This subject will examine the nature and capacity of international law to accommodate both environment and development objectives. It will explore the meaning of ‘development’, the legal basis for promoting development, and the ways in which states balance environment and development considerations in international law. The nexus between development and the environment in international law is complex. International laws protecting the environment have evolved to take account of development considerations. Environmental treaties such as the United Nations Framework Convention on Climate Change provide for different commitments from developing and developed countries. Meanwhile, international cooperation fostering development has been shaped by environmental protection. Economic instruments, such as those governing international trade, impact on environmental regulation, and development lending is often linked to environmental performance. The catch-all concept of sustainable development is invoked by states to combine consideration for environmental, economic and social development imperatives leading to contested outcomes.
Principal topics include:
- The historical evolution of the concept of ‘sustainable development’ in international law and the crafting of ‘Sustainable Development Goals’
- A critical appraisal of characterisations of ‘rights’ to a clean environment and to development in international law
- Case studies demonstrating how international laws to protect the environment take account of development considerations
- Case studies demonstrating how international economic instruments impact on or integrate environmental protection
- A critical assessment of the role of international law in states’ cooperative efforts to balance environment and development objectives.

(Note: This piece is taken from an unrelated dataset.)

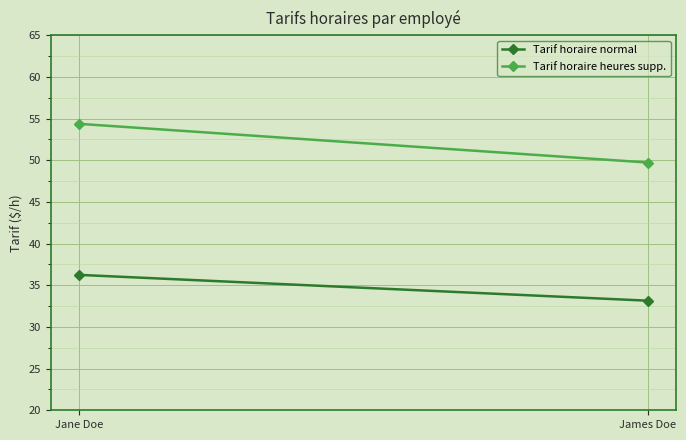

The Tarif horaire heures supp. series shows 54.4 at Jane Doe. True or false?

True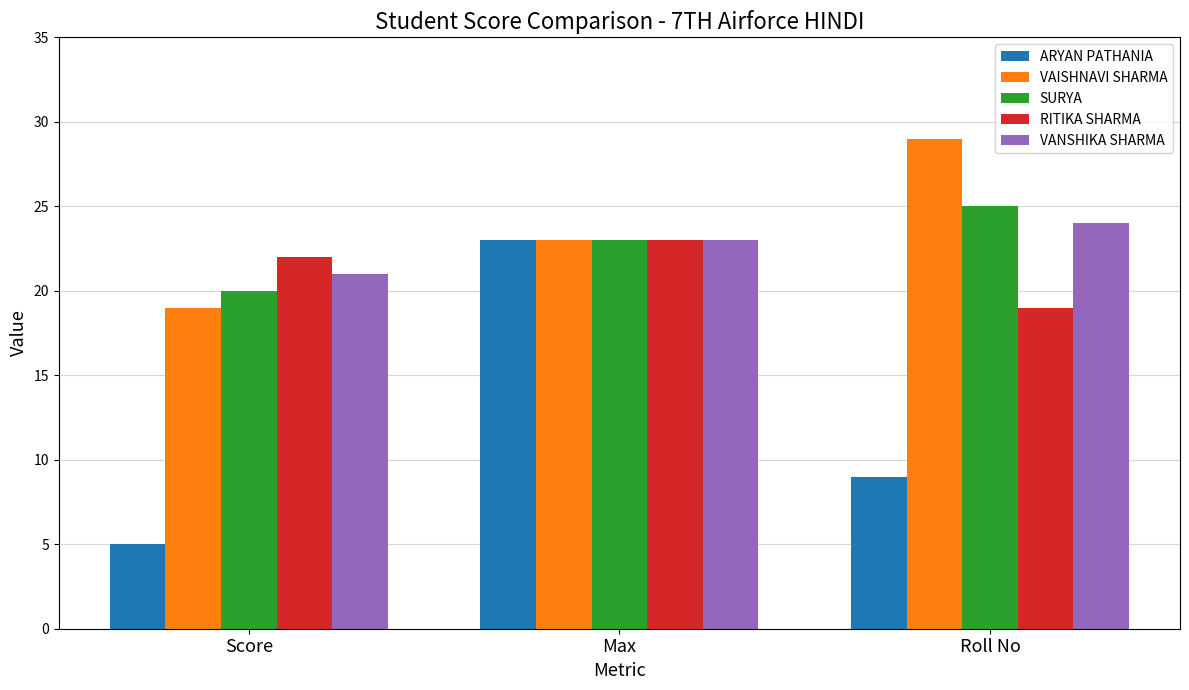

What is the label of the 3rd bar from the right?

Score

Intended learning outcomes
A student who has successfully completed this subject will:
- Have an advanced and integrated understanding of the international legal principles governing the environmental impacts of development, including recent developments in this field of law and practice
- Be able to critically examine, analyse, interpret and assess the effects and implications of these legal rules
- Be an engaged participant in debate regarding emerging and contemporary issues in the field, such as the place of ‘sustainable development’ in international environmental law and the relationship between international economic instruments and environmental protection
- Have a sophisticated appreciation of the factors and processes driving the coordination of development and environment objectives in international decision-making
- Have an advanced and detailed understanding of the international laws and processes that attempt to combine environment and development considerations
- Have the cognitive and technical skills to generate critical and creative ideas relating the relationship between development and environmental protection in international law and to critically evaluate the outcomes from the different perspectives of the North and the South
- Have the cognitive and technical skills to independently examine, research and analyse existing and emerging legal issues relating to the intersection between the development project and environmental impact
- Have the communication skills to clearly articulate and convey complex information regarding international legal instruments and concepts that aim to balance development and environment objectives
- Be able demonstrate autonomy, expert judgment and responsibility as a practitioner and learner in the field of international law at the intersection of development and environmental protection priorities.